Madsen Family said...

Okay, I think I'm just tired reading about what you've been doing. It's pretty impressive. And it's funny, because when I was reading the bulleted section on Mormon Woman, I was thinking that I don't feel any pressure to be any certain way--I'm happy to just be me. I've learned my own limitations, what I'm good at, what I'm not, etc. But then reading about all you do/done, I did get this feeling that I should be/do more. So, I guess I do feel that pressure. Or more like, that guilt. Because I know I sure ain't ever gonna do all that you do.

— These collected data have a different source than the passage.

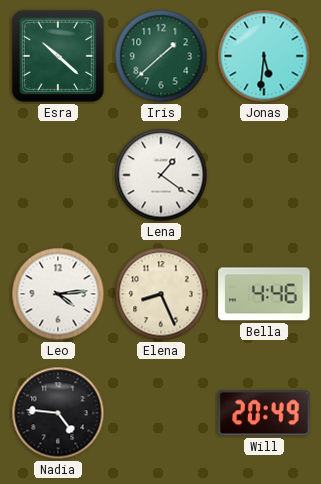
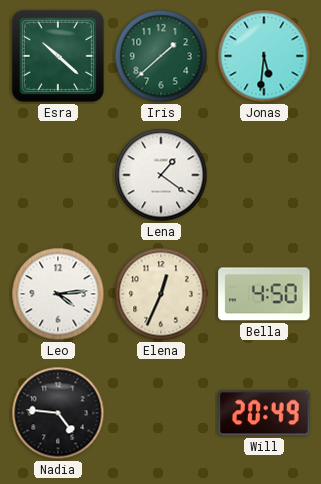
Elena: 8:26 -> 12:34
Bella: 4:46 -> 4:50
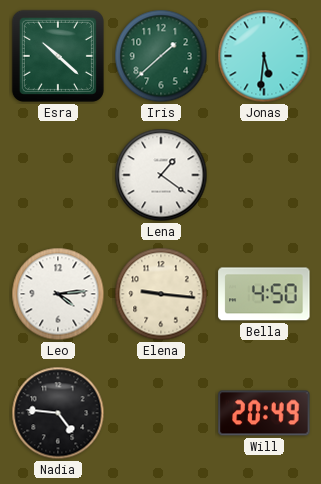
Elena: 12:34 -> 9:16
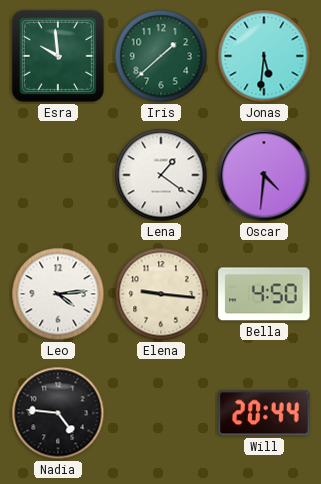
Esra: 10:22 -> 9:59
Oscar: none -> 4:31
Will: 20:49 -> 20:44
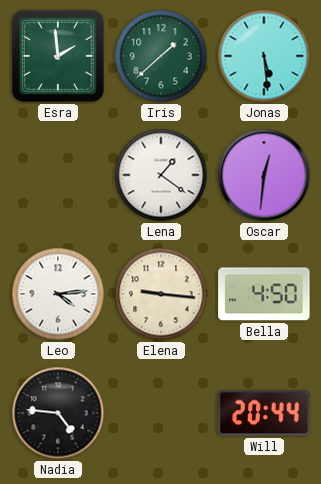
Esra: 9:59 -> 1:59
Jonas: 5:31 -> 5:29
Oscar: 4:31 -> 12:31
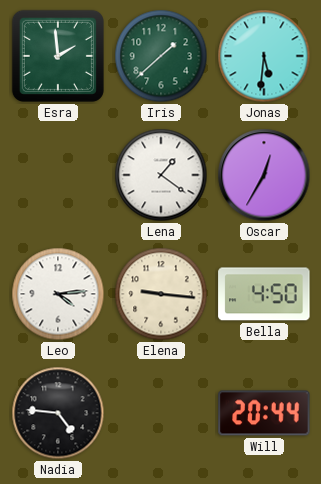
Jonas: 5:29 -> 5:31
Oscar: 12:31 -> 12:35
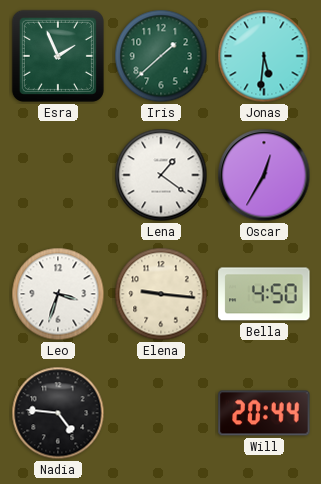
Esra: 1:59 -> 1:56
Leo: 4:14 -> 3:33
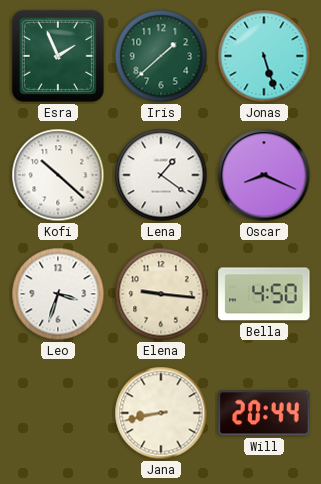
Jonas: 5:31 -> 5:27
Kofi: none -> 10:22
Oscar: 12:35 -> 8:19
Nadia: 4:46 -> none
Jana: none -> 8:43
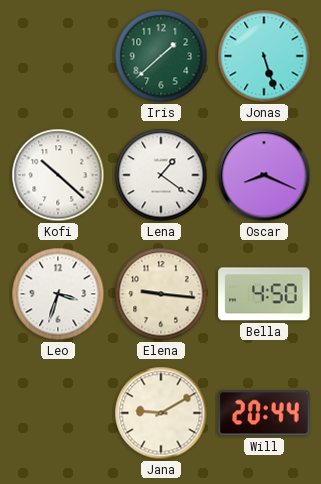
Esra: 1:56 -> none
Jana: 8:43 -> 9:10
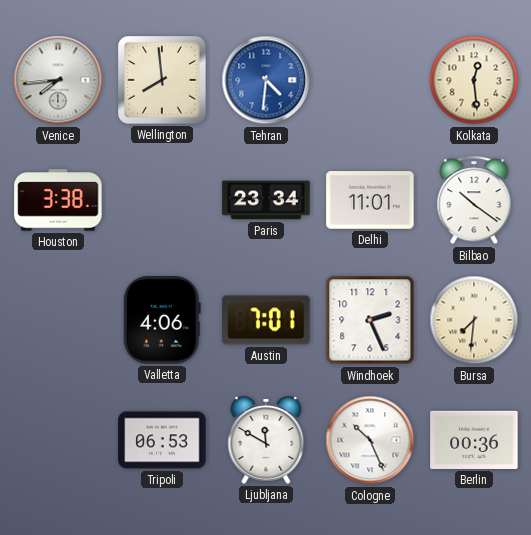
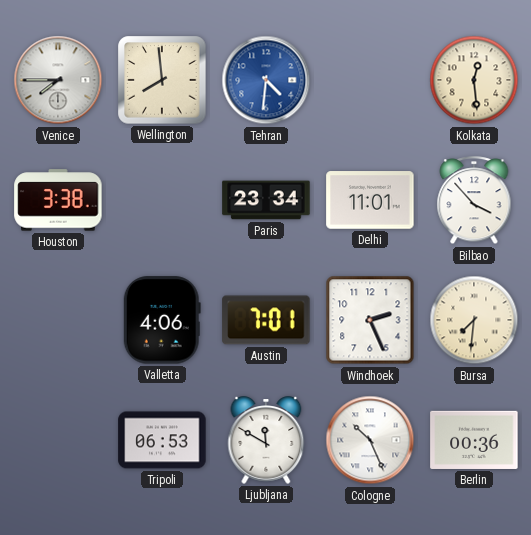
Venice: 7:44 -> 7:45
Bilbao: 10:21 -> 3:53
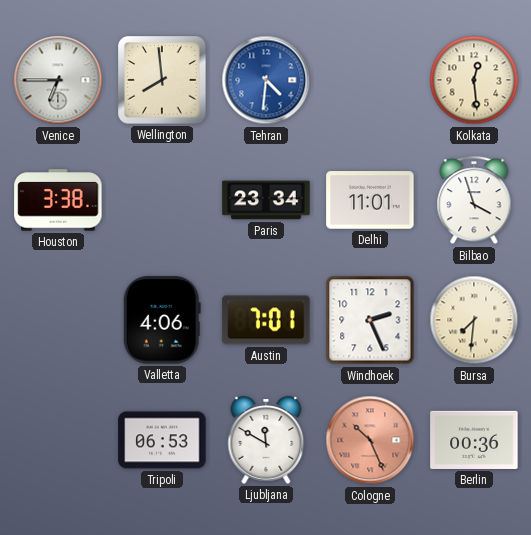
Venice: 7:45 -> 6:45
Bilbao: 3:53 -> 3:57
Cologne dial: white -> salmon
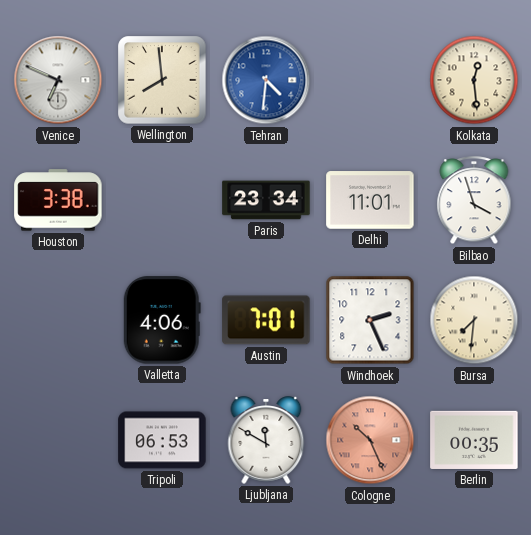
Venice: 6:45 -> 6:49
Berlin: 00:36 -> 00:35
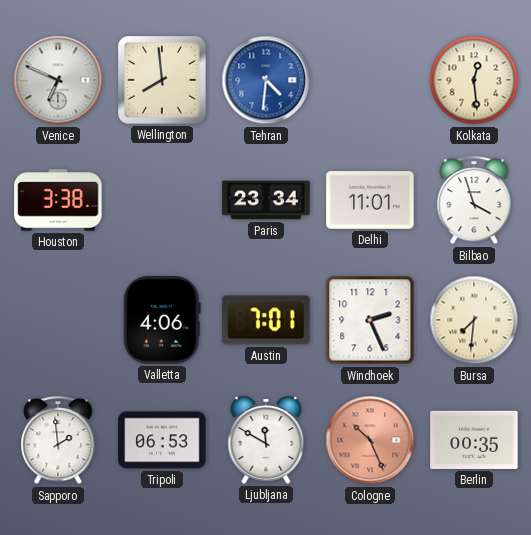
Sapporo: none -> 1:59
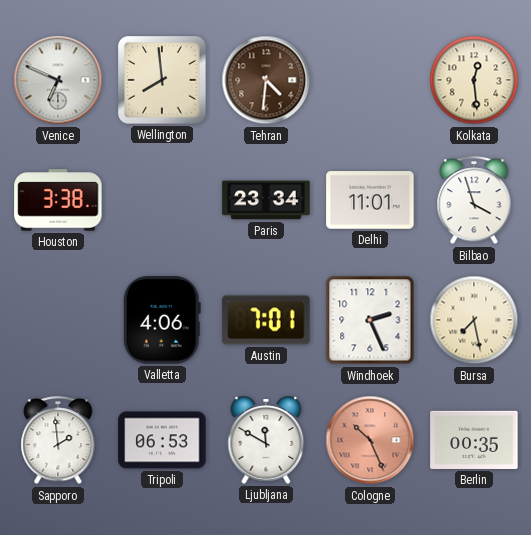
Tehran dial: blue -> brown
Bursa: 7:31 -> 7:28
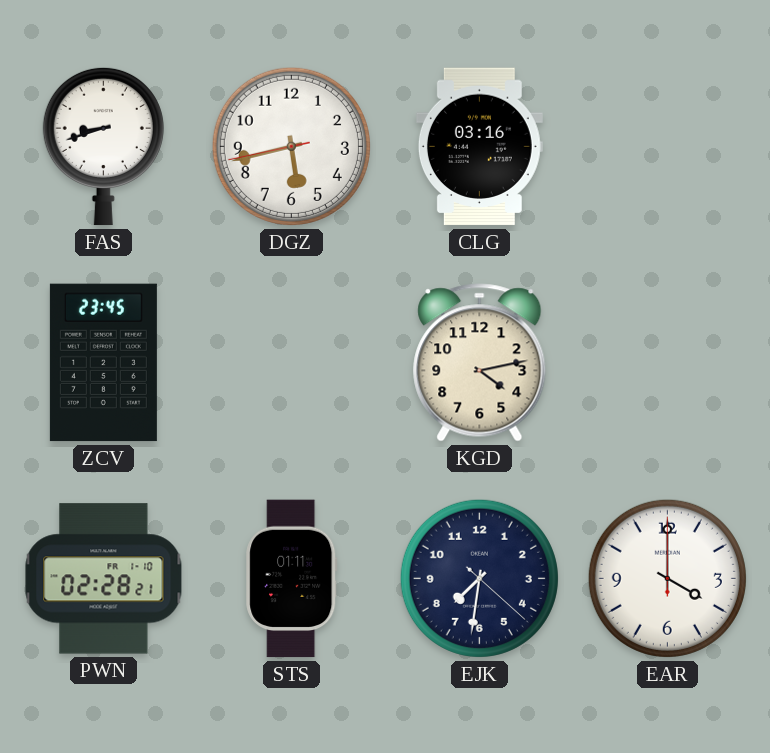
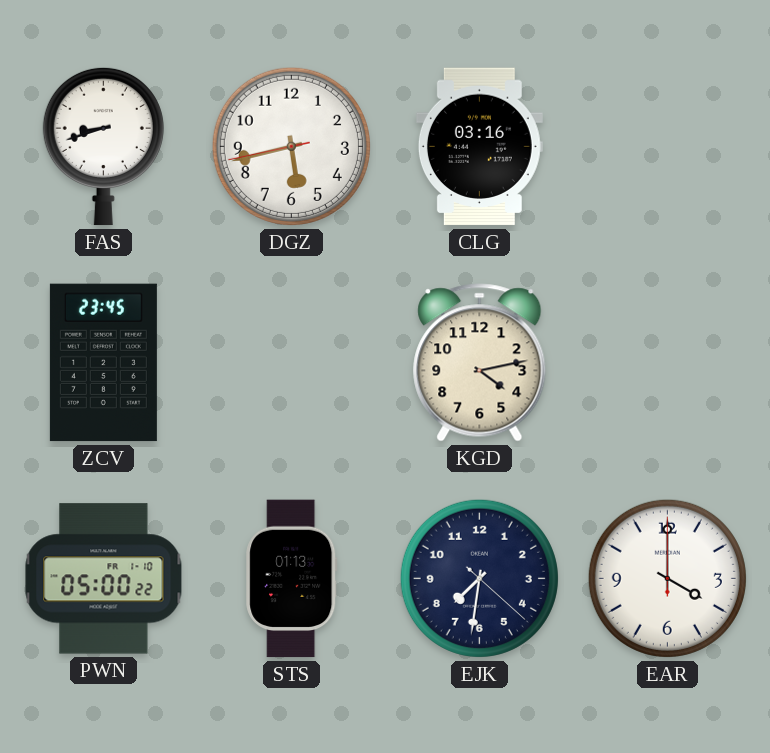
PWN: 02:28 -> 05:00
STS: 01:11 -> 01:13
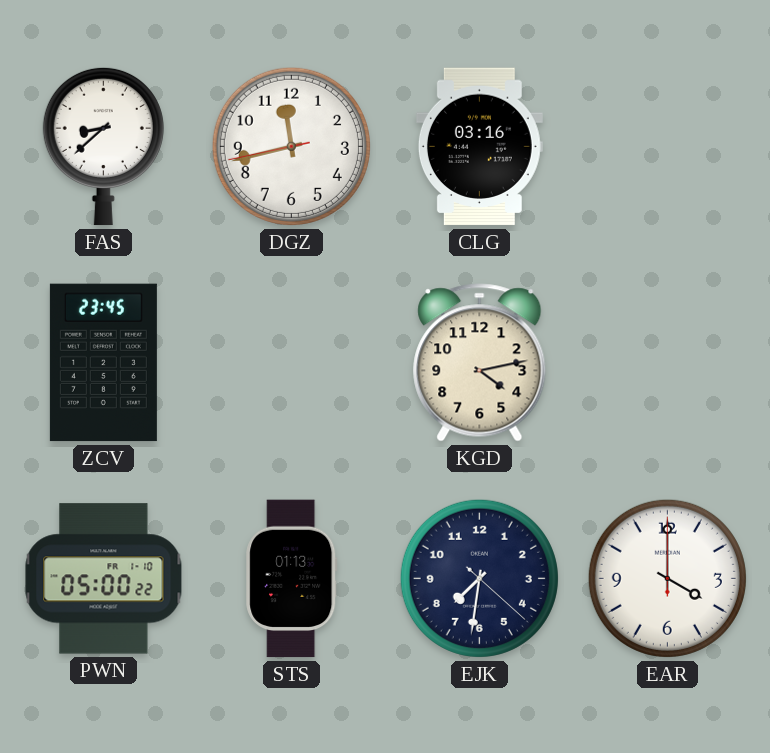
FAS: 8:42 -> 8:38
DGZ: 5:42 -> 11:42
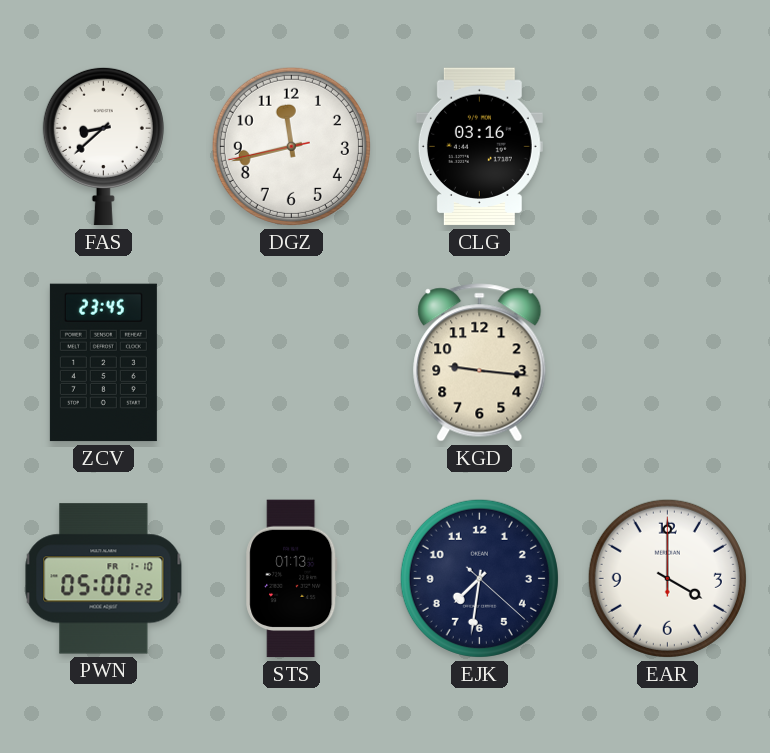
KGD: 4:13 -> 9:16
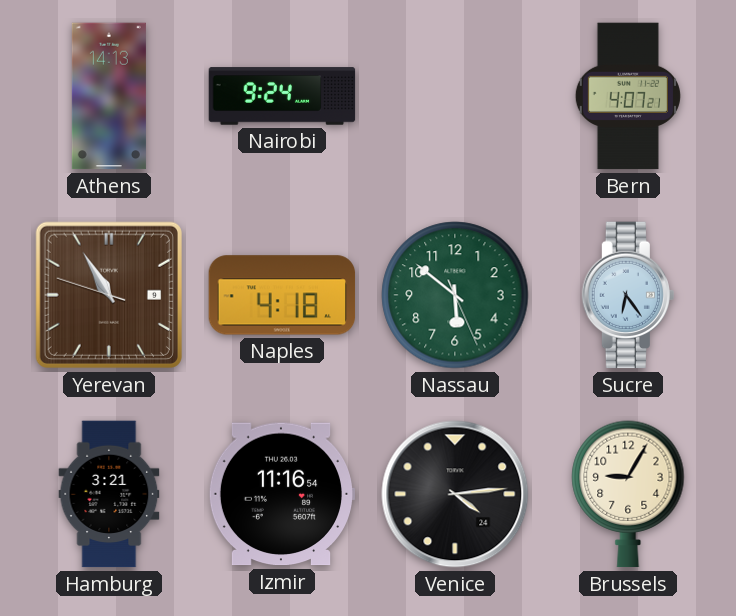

And while I admire you for it, I'll try not to be a little envious of your many talents....because I know that's not what you would want:)

draeves said...

Sounds like life is busy for you! Funny you should mention the RS readers theater--we just had ours this week, and I wrote the script for that (also focusing on the history of Relief Society). I'll have to check out the podcast. And read your essay (I haven't done it yet--I'm sorry! I'm still working on grading . . .)

bluestocking mama said...

Melanie, thanks for the recommendation! I loved it.

Jessy, I know what you mean. I get to a place where I feel good with who I am and my limitations (I'm never going to be the patient, easy-going parent, for example) and then it gets me again.